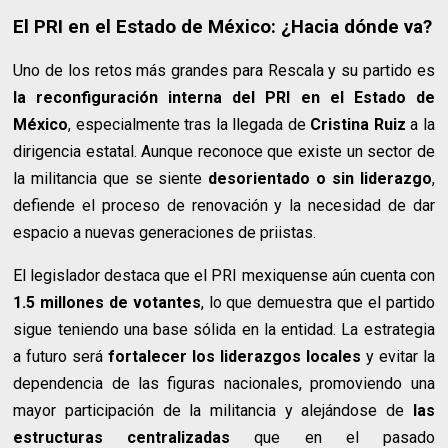
El PRI en el Estado de México: ¿Hacia dónde va?
Uno de los retos más grandes para Rescala y su partido es
la reconfiguración interna del PRI en el Estado de
México
, especialmente tras la llegada de
Cristina Ruiz
a la
dirigencia estatal. Aunque reconoce que existe un sector de
la militancia que se siente
desorientado o sin liderazgo
,
defiende el proceso de renovación y la necesidad de dar
espacio a nuevas generaciones de priistas.
El legislador destaca que el PRI mexiquense aún cuenta con
1.5 millones de votantes
, lo que demuestra que el partido
sigue teniendo una base sólida en la entidad. La estrategia
a futuro será
fortalecer los liderazgos locales
y evitar la
dependencia de las figuras nacionales, promoviendo una
mayor participación de la militancia y alejándose de
las
estructuras centralizadas
que en el pasado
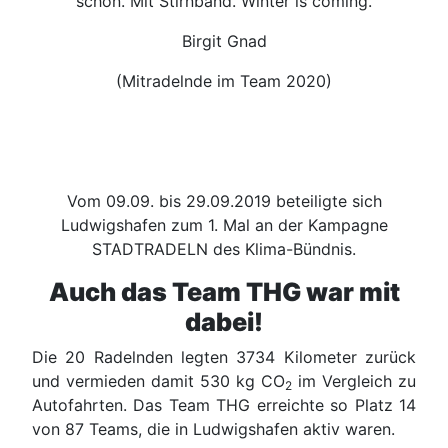
schon. Mit Stirnband. Winter is coming.
Birgit Gnad
(Mitradelnde im Team 2020)
Vom 09.09. bis 29.09.2019 beteiligte sich
Ludwigshafen zum 1. Mal an der Kampagne
STADTRADELN des Klima-Bündnis.
Auch das Team THG war mit
dabei!
Die 20 Radelnden legten 3734 Kilometer zurück
und vermieden damit 530 kg CO
im Vergleich zu
2
Autofahrten. Das Team THG erreichte so Platz 14
von 87 Teams, die in Ludwigshafen aktiv waren.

======

Task prompt
Please count the lines in the data above that contain the string "México", treating uppercase and lowercase as different, and give only the number.

Task result
2